We also noticed that in a different race for Pokemon Heartgold/Soulsilver, participant topheeee did not complete the race, but ended with a positive score change.

DNF can sometimes lead to a positive rating change due to a change in a user's confidence value. Behind the scenes, a user's rating depends on two values - their raw score (mu) and the confidence (sigma, P > 0.95) that this score reflects their actual ability. A user with few races under their belt will have a higher confidence value (meaning the raw score is less accurate) than a user who's done a lot of races.

The front-facing rating is caluclated as [ 100 x ( score - ( 2 x confidence ) ) ] (square brackets indicate rounding).

Thus if a user DNFs, their score will go down, but because their confidence value also decreases (because more races means more certainty about the raw score), their final rating may go up slightly. This isn't a bug, but just a consequence of the probability formulae being used behind the scenes. 🙂

zoeyprobably commented 3 years ago

Is there a reason why you guys don't utilize trueskill's weight parameter for ratings on forfeits, instead of considering them all a tie for last place?

zoeyprobably commented 3 years ago

Also, how did you come up with your [ 100 x ( score - ( 2 x confidence ) ) ] formula?

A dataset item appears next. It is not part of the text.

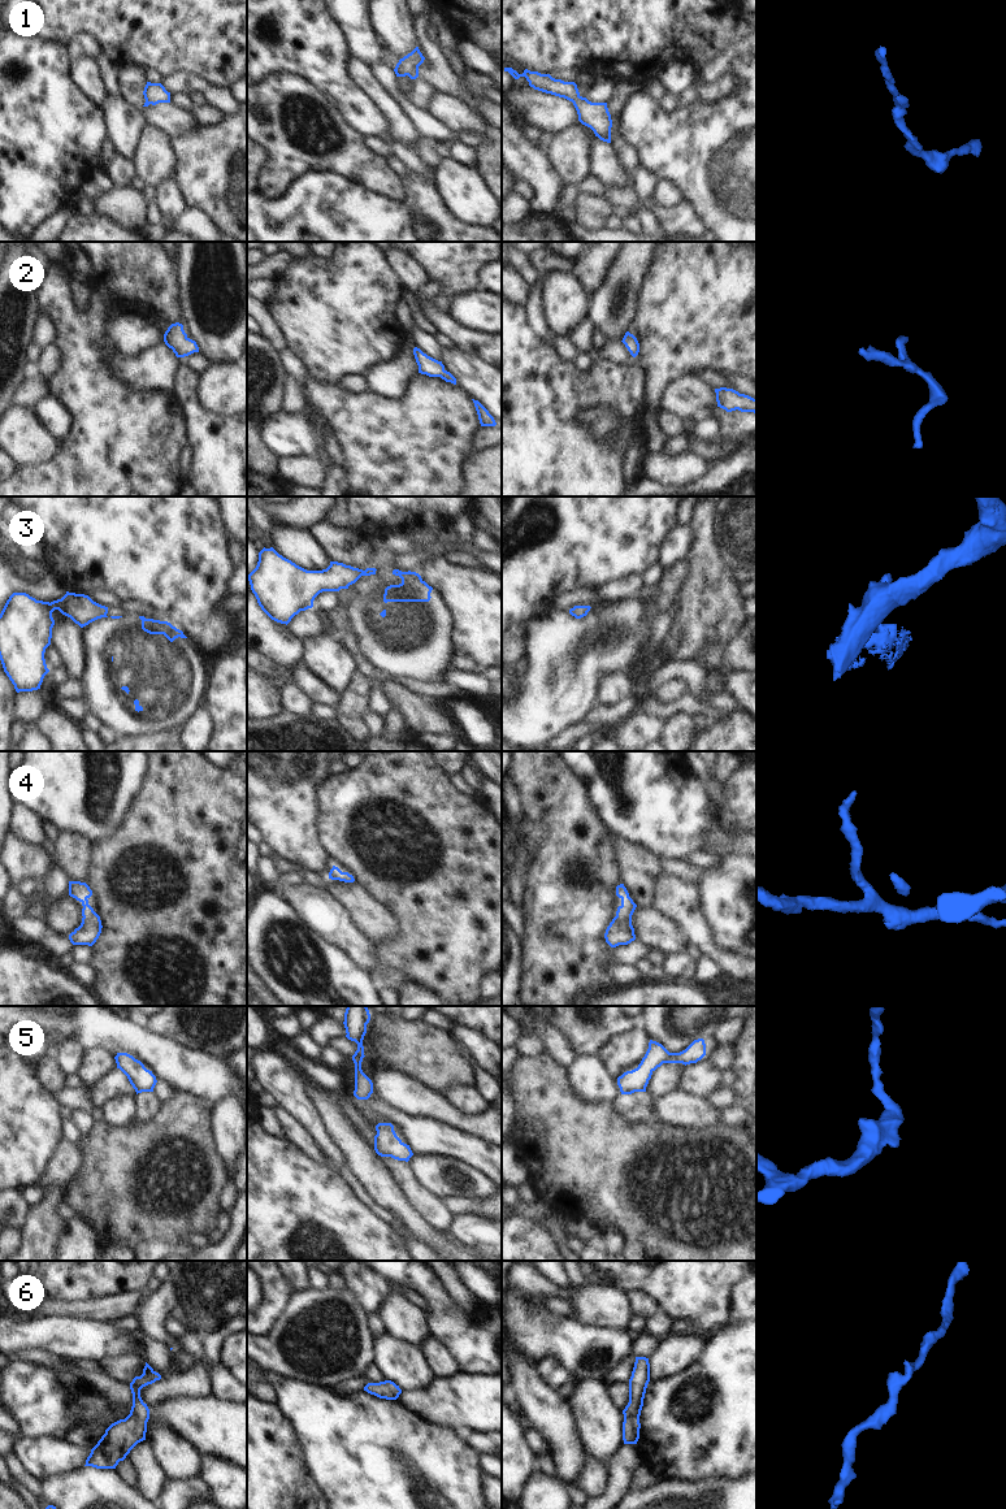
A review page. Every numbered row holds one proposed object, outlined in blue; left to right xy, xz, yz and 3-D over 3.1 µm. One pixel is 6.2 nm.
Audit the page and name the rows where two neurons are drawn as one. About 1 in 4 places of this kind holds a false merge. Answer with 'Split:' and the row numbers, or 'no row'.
Split: 3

deains commented 3 years ago

Is there a reason why you guys don't utilize trueskill's weight parameter for ratings on forfeits, instead of considering them all a tie for last place?

Mainly 'cos I threw this together in a single afternoon. Also, I think lowering the weight of a forfeit would in fact reduce the score impact? Which seems like a bad fit.

Also, how did you come up with your [ 100 x ( score - ( 2 x confidence ) ) ] formula?

Because:

A real skill of player is between μ±2σ with 95% confidence.

Therefore (score - (2 x confidence)) is the minimum possible score that fits within the 95% confidence interval. It is (hopefully) a sensible lower bound for the user's actual skill. Previously we only took the raw score and ignored the confidence value, but this leads to outliers shooting to the the top of the leaderboard based on a single win.